BEGIN INPUT RECORDS

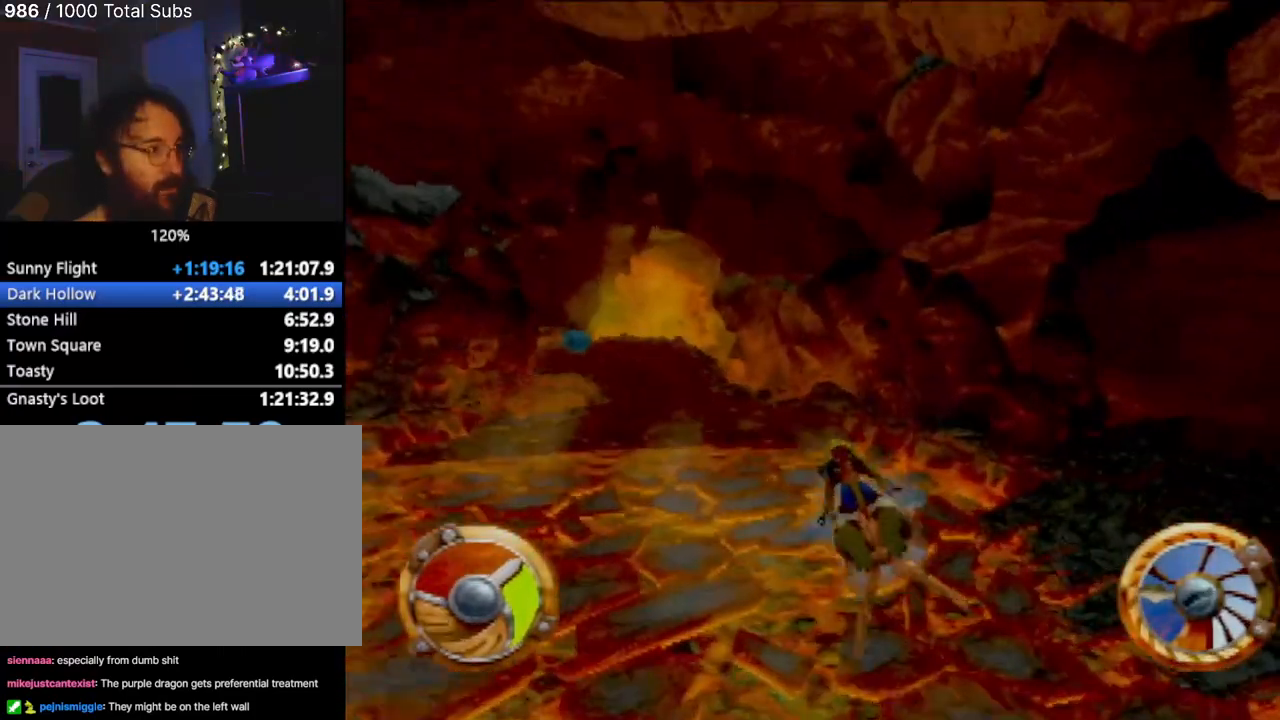
{"buttons": ["CROSS"], "left_stick": "center", "events": [[17, "left_stick", "left"], [200, "CROSS", "down"], [267, "left_stick", "center"]]}
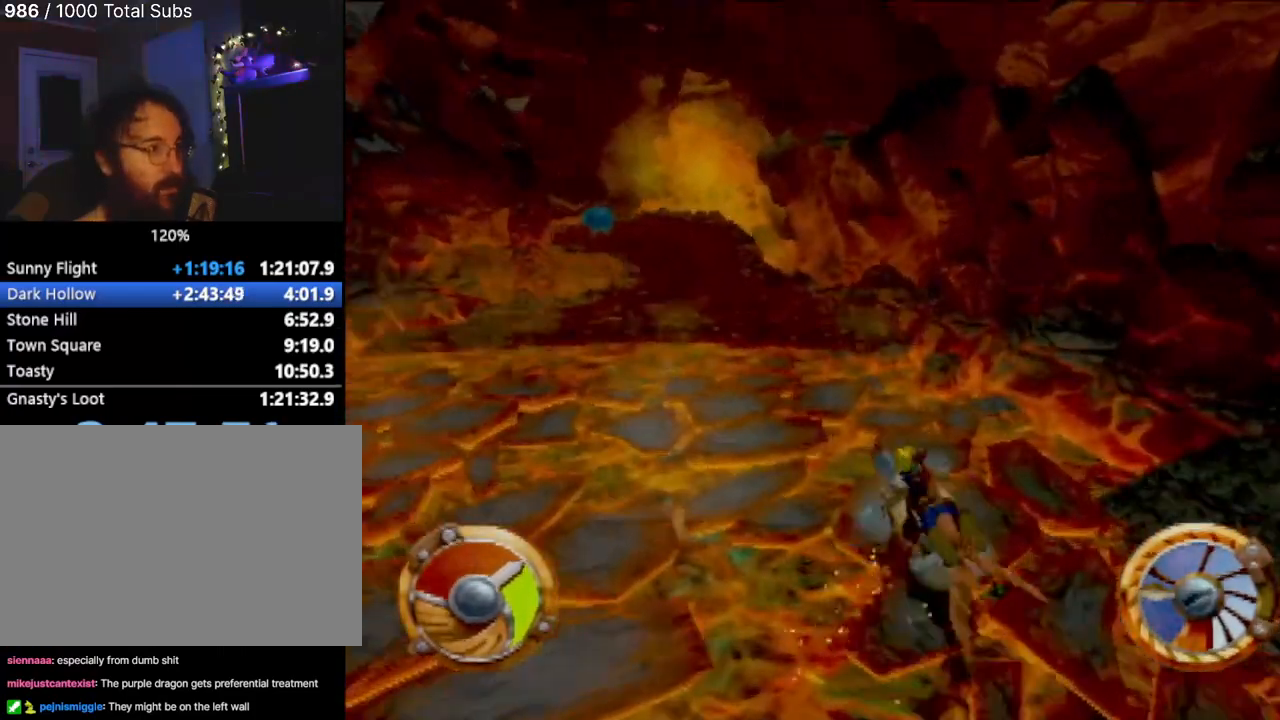
{"buttons": ["CROSS"], "left_stick": "center", "events": [[351, "left_stick", "left"], [401, "left_stick", "center"]]}
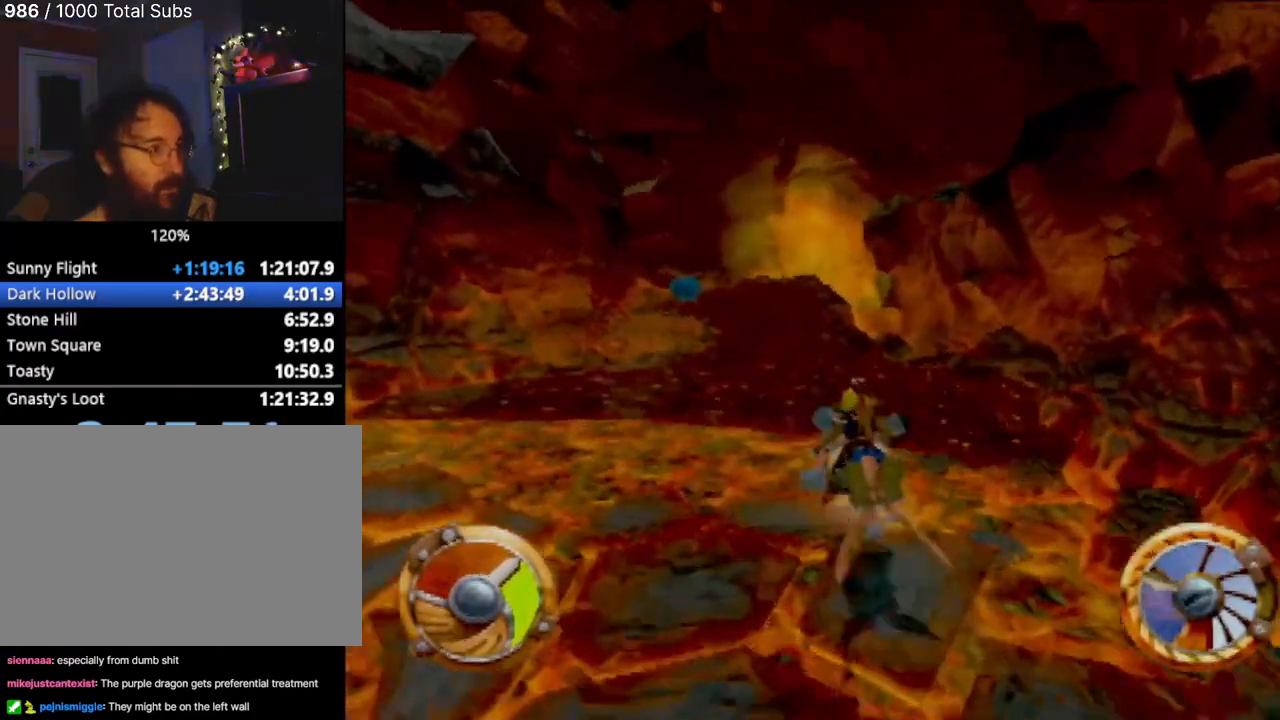
{"buttons": ["CROSS"], "left_stick": "center", "events": [[300, "left_stick", "up-left"], [384, "left_stick", "center"]]}
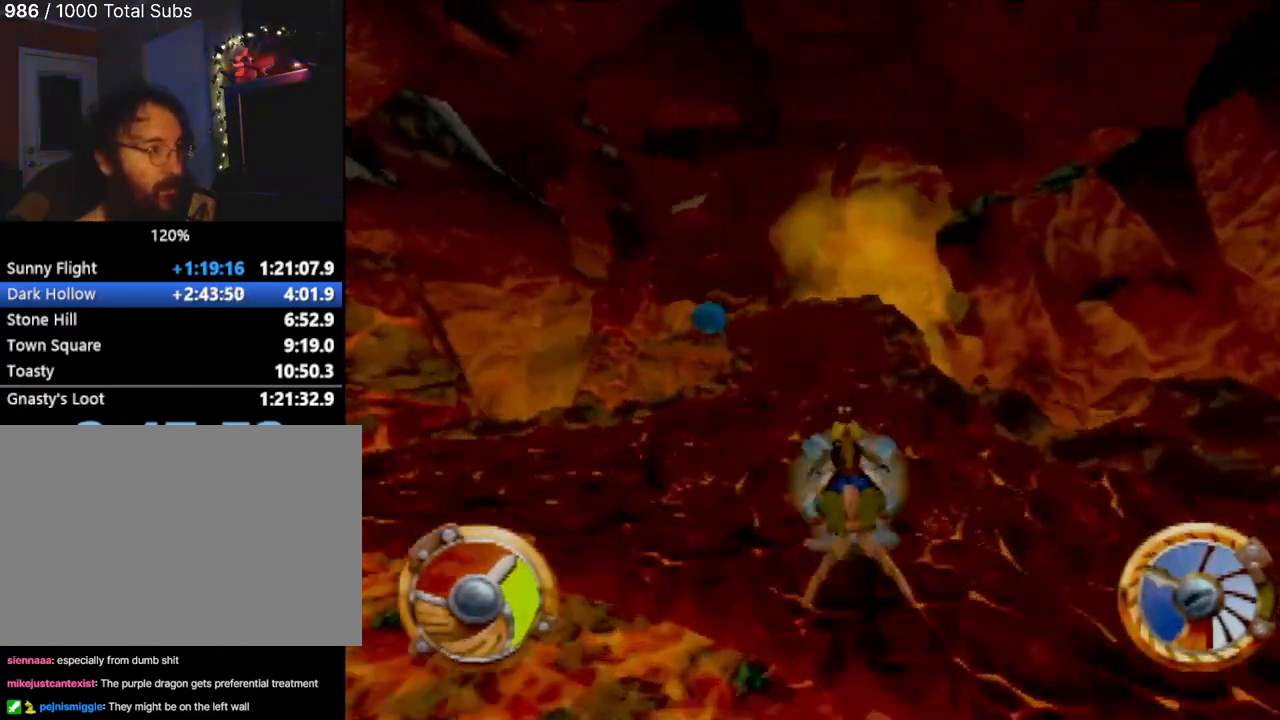
{"buttons": ["CROSS"], "left_stick": "center", "events": [[301, "left_stick", "left"], [451, "left_stick", "center"]]}
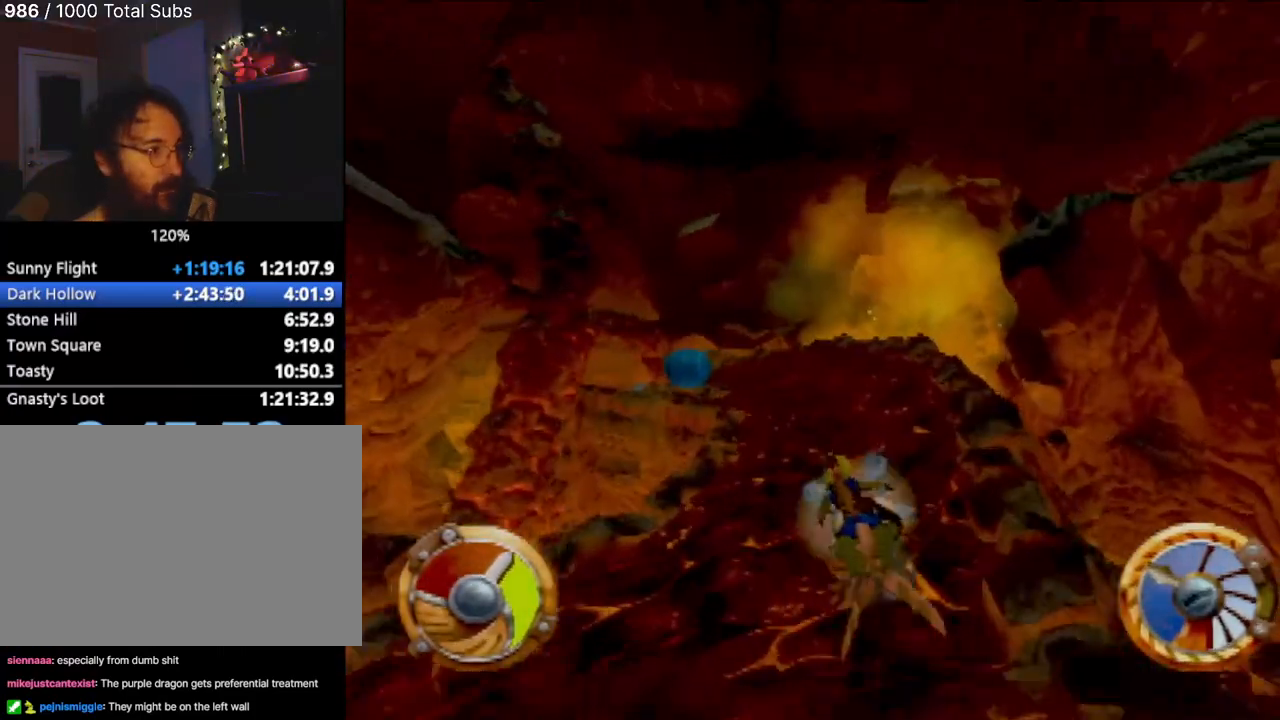
{"buttons": [], "left_stick": "left", "events": [[150, "left_stick", "left"], [384, "CROSS", "up"]]}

END INPUT RECORDS

* **YOUR GOAL**
Show every line in the records above that contains the word "center".

* **RESPONSE TO THIS TASK**
{"buttons": ["CROSS"], "left_stick": "center", "events": [[17, "left_stick", "left"], [200, "CROSS", "down"], [267, "left_stick", "center"]]}
{"buttons": ["CROSS"], "left_stick": "center", "events": [[351, "left_stick", "left"], [401, "left_stick", "center"]]}
{"buttons": ["CROSS"], "left_stick": "center", "events": [[300, "left_stick", "up-left"], [384, "left_stick", "center"]]}
{"buttons": ["CROSS"], "left_stick": "center", "events": [[301, "left_stick", "left"], [451, "left_stick", "center"]]}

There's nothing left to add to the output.